J'essaie de garder un visage impassible en me tournant vers Alyssa et Ethan.
— Je vais chercher un truc dans mon casier, je reviens. 
Ethan hausse un sourcil, surpris, mais je ne lui laisse pas le temps de me poser de questions et m'éclipse rapidement.
Je traverse la cour d'un pas assuré, frôlant presque Cole et sa bande, assez près pour qu'il me remarque. Mais je ne tourne même pas la tête. Non, je continue droit vers mon casier, comme si je ne l'avais pas vu. Loin d'eux, j'ouvre la porte métallique et me mets à fouiller, sans réel but. Juste... attendre. Peut-être qu'il va me rejoindre, remarquer ma présence, quelque chose.
Je consulte mon téléphone pour passer le temps, l'air absorbée, tout en jetant de rapides coups d'œil autour de moi, comme une gamine impatiente. Puis je réalise ce que je fais, et ça me frappe comme une gifle. Depuis quand je suis devenue ce genre de fille, à traîner près de mon casier en espérant qu'un mec vienne me parler ? Ridicule. J'essaie de me ressaisir, de me dire que j'ai mieux à faire que d'attendre qu'il m'adresse un regard.

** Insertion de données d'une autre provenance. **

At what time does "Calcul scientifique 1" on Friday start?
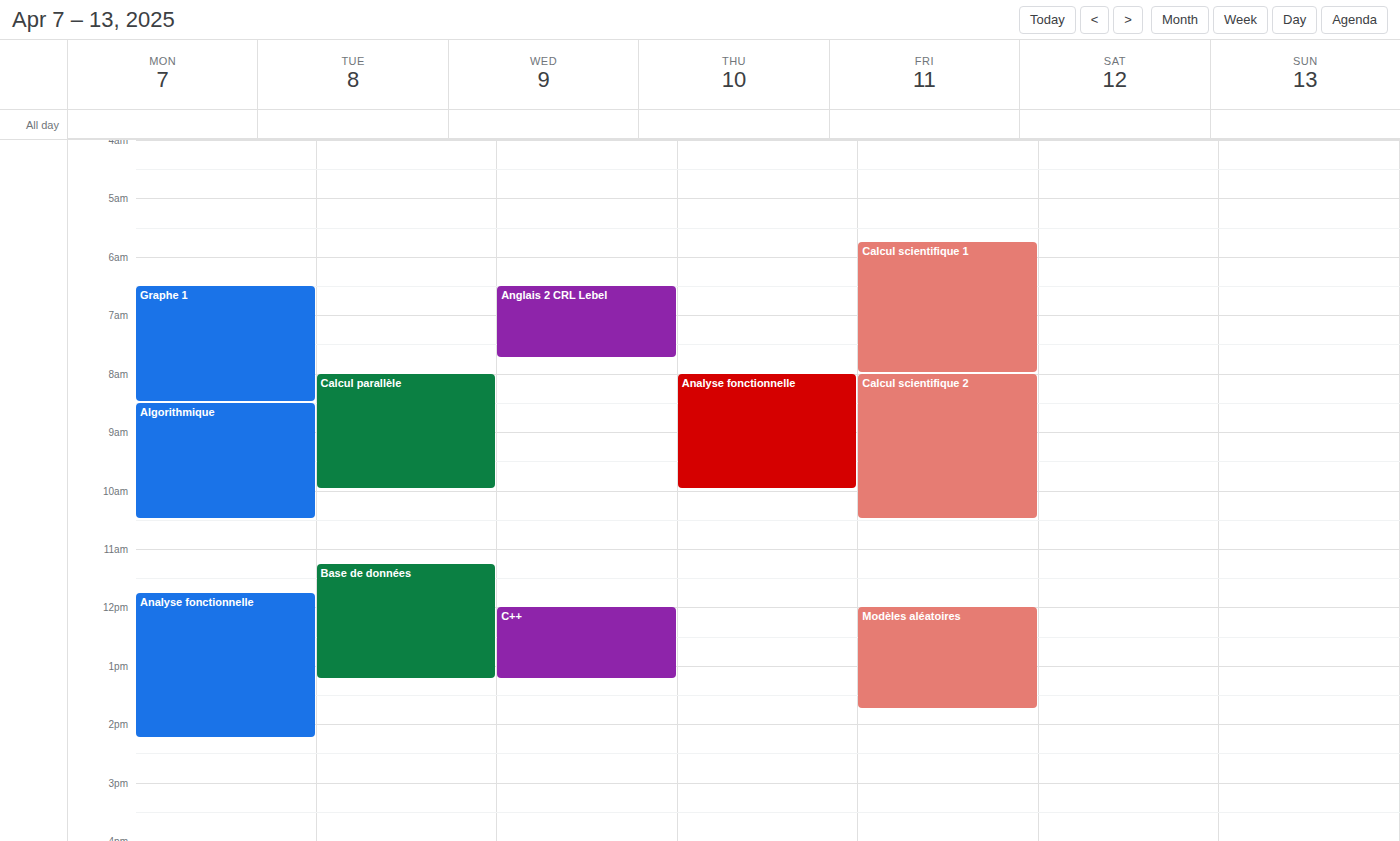
5:45 AM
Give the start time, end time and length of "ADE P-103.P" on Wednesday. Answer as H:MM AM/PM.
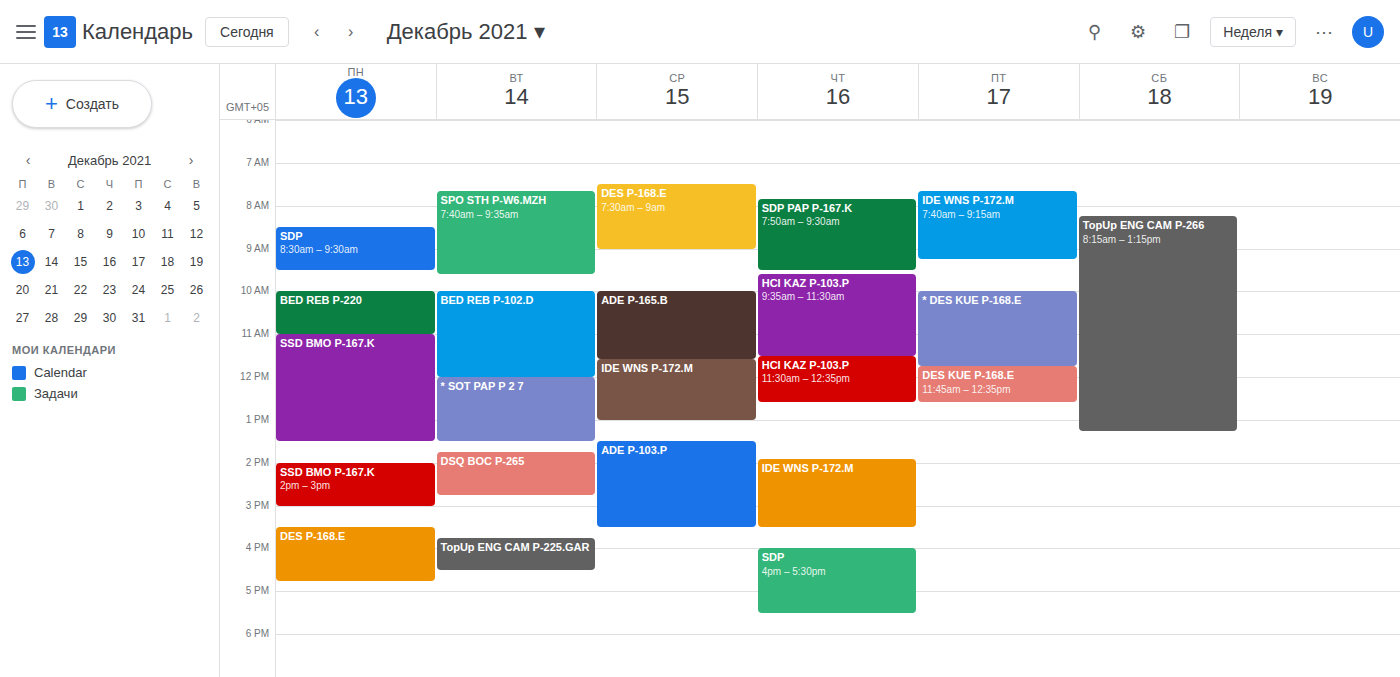
1:30 PM to 3:30 PM, 2 hours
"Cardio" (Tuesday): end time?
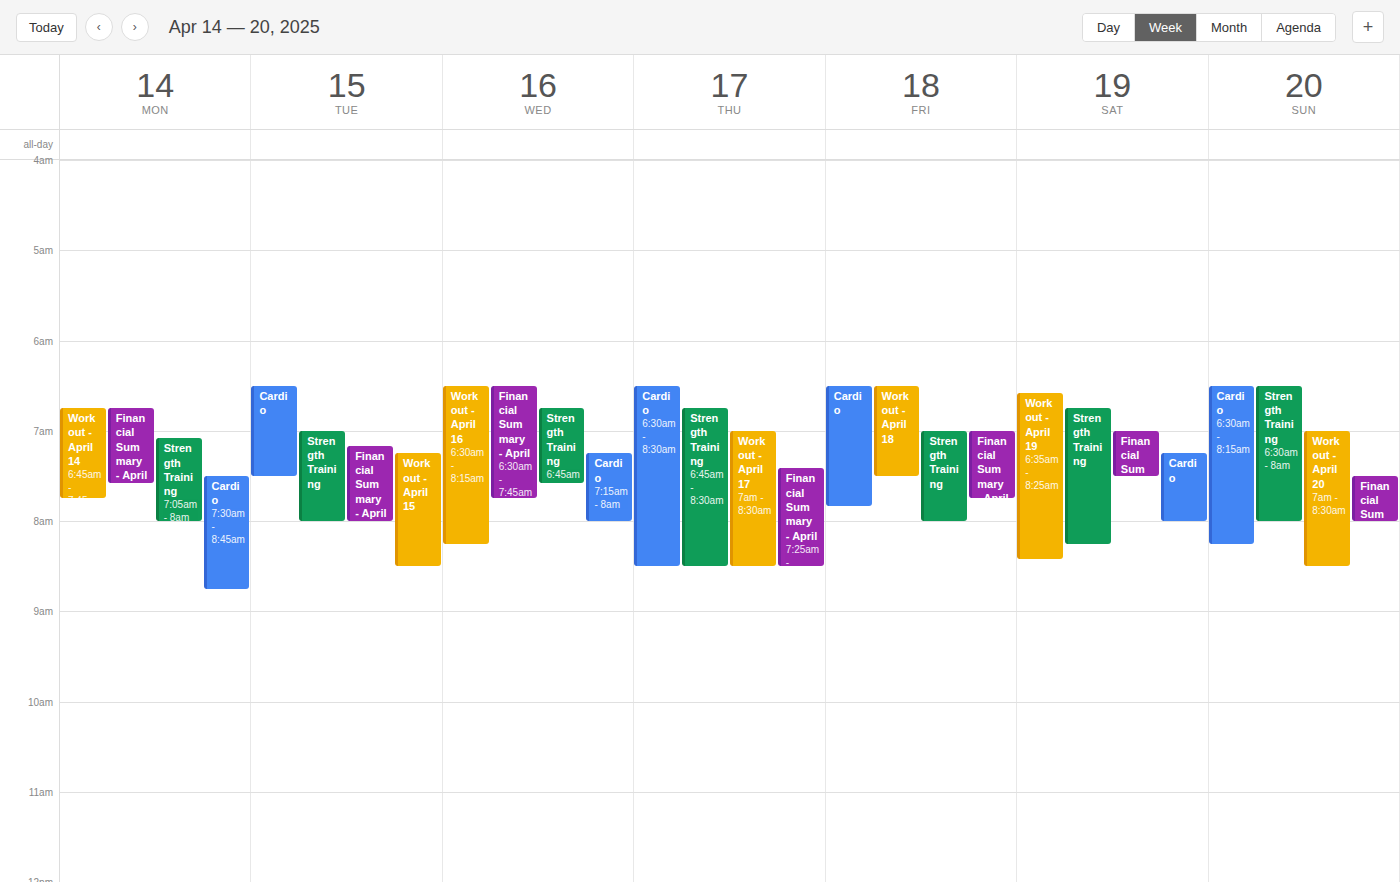
7:30 AM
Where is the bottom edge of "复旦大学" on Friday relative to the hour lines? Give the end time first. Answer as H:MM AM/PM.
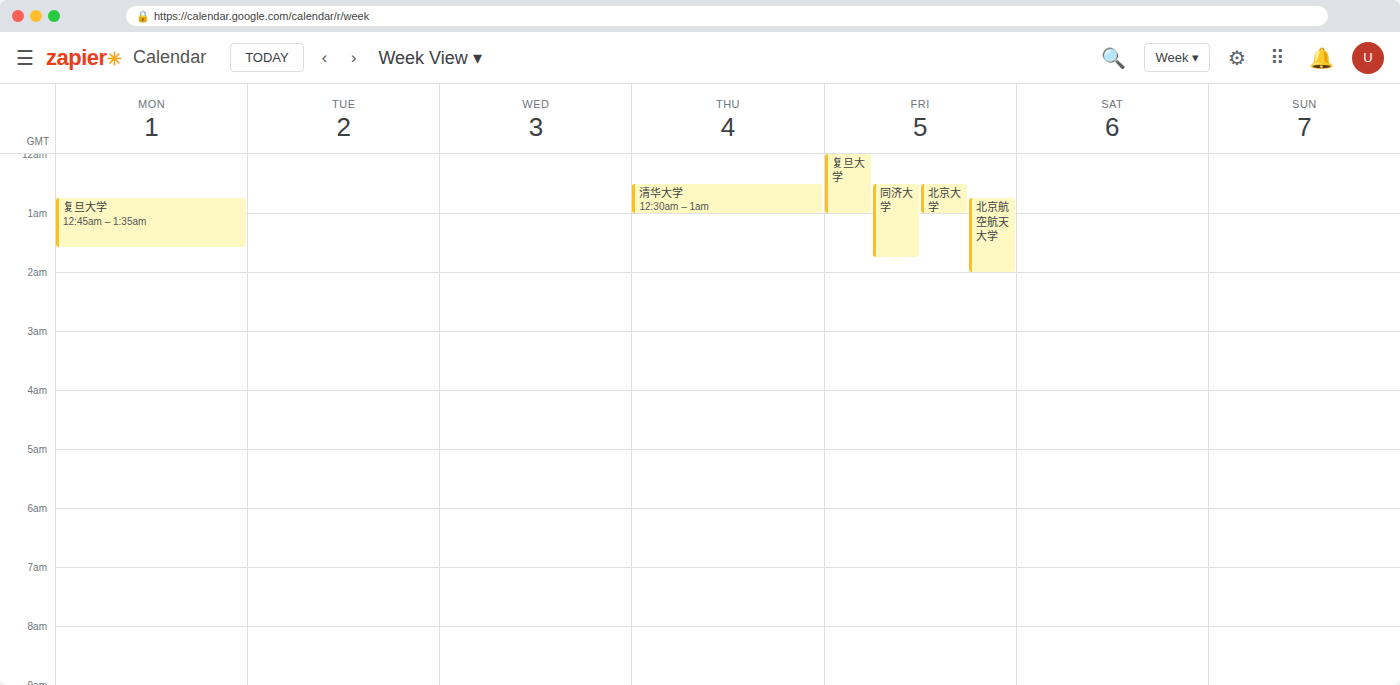
1:00 AM -- exactly on the 1 AM line.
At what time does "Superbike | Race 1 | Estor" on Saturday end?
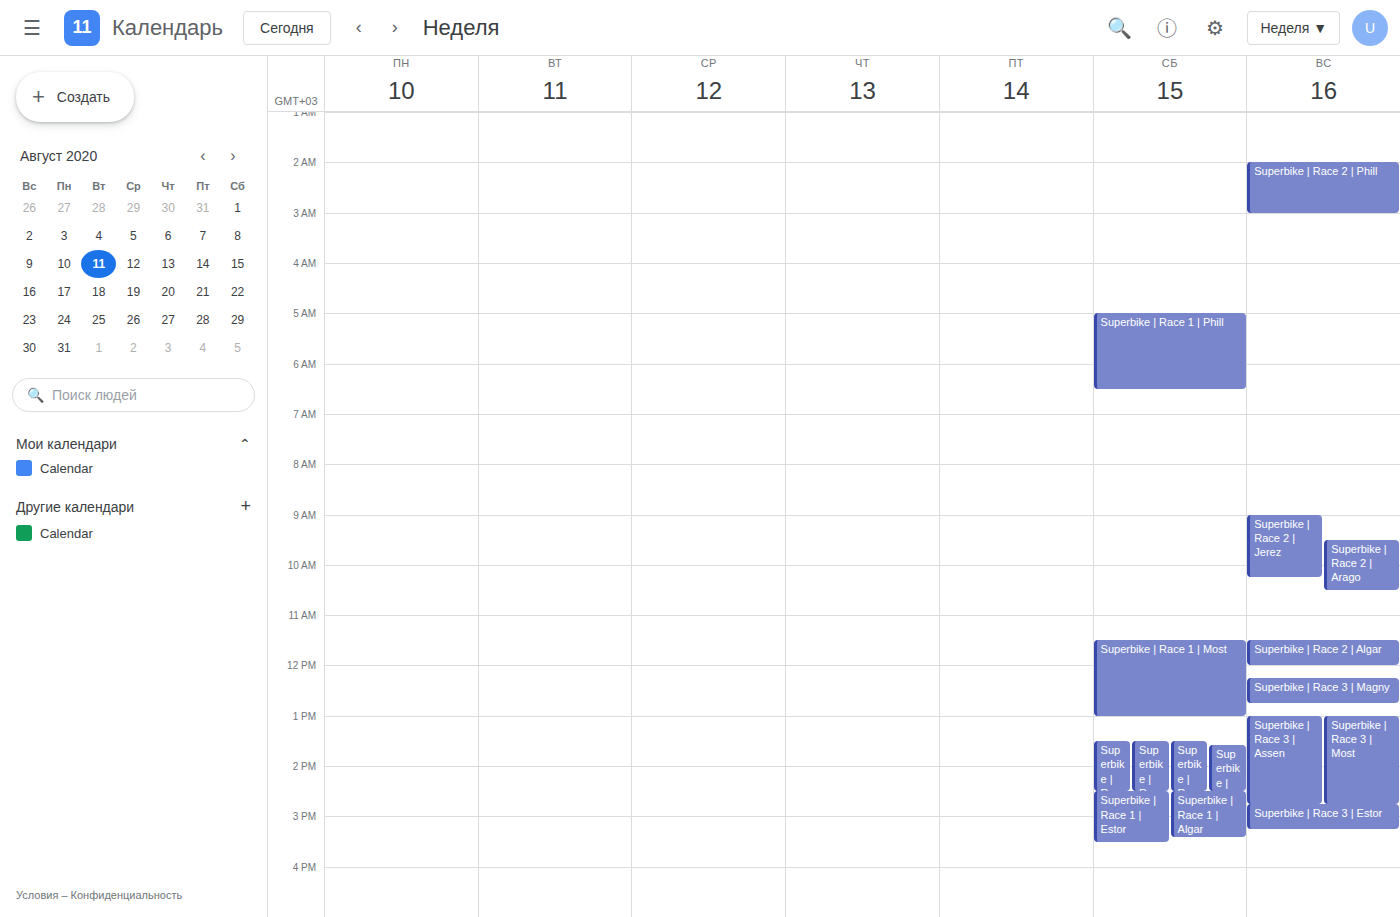
3:30 PM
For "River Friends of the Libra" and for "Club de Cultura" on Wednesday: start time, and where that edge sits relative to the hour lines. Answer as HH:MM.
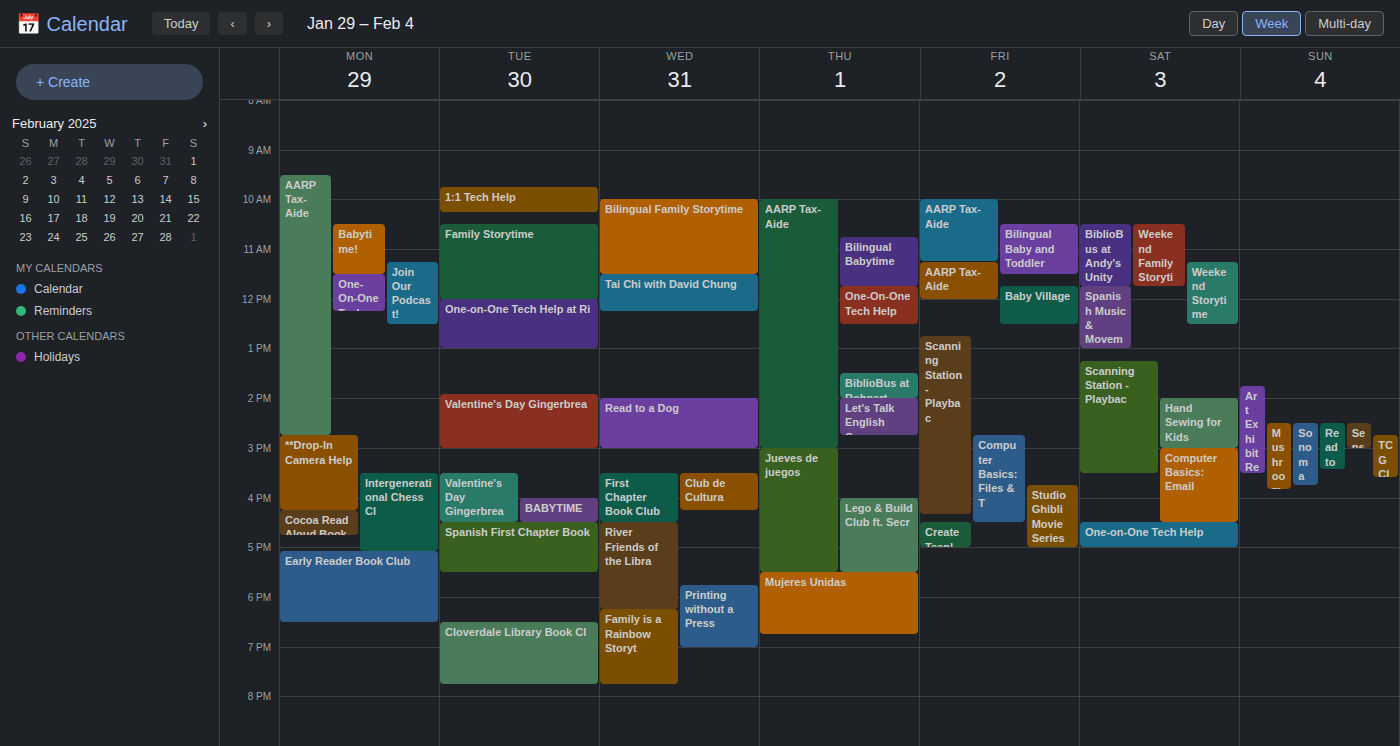
"River Friends of the Libra": 16:30, halfway between the 16:00 and 17:00 lines. "Club de Cultura": 15:30, halfway between the 15:00 and 16:00 lines.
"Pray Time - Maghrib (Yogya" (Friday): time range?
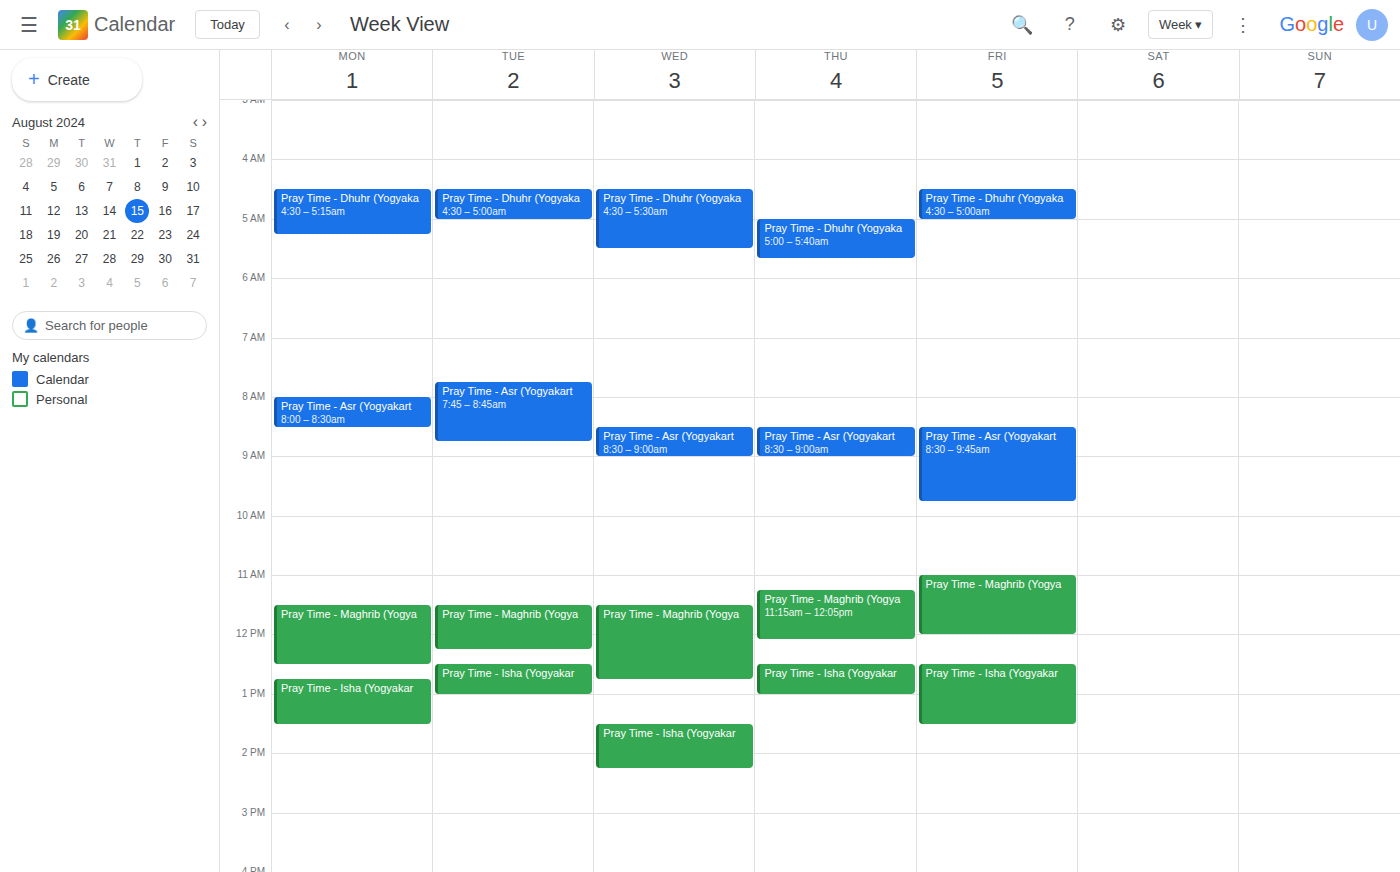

Assise en classe, je ne parviens pas à écouter un seul mot du cours. Mes pensées s'acharnent sur Cole, tournent en boucle autour de chaque regard, chaque parole échangée hier soir. Pourquoi est-ce qu'il se confie autant, pourquoi cette proximité qu'il ne montre jamais en public ? C'est comme si j'étais une autre version de moi-même à ses yeux, mais une version qu'il garde cachée. Et quand on croise son regard dans les couloirs, il n'y a rien — comme si ces moments-là n'existaient que dans une bulle qu'il refuse de percer devant les autres. Un soir, il me laisse voir ses failles, ses faiblesses, et le lendemain il retourne à ce rôle de gosse riche, fier et distant, entouré de sa clique.
Est-ce que je suis une sorte de distraction pour lui ? Quelqu'un qui compte seulement quand il en a besoin ?
Il a honte, peut-être ? Je serre la mâchoire. Est-ce que c'est étonnant, après tout ? Je suis la fille de la femme de ménage, une "fille des dépendances" dans un jean trois fois trop large.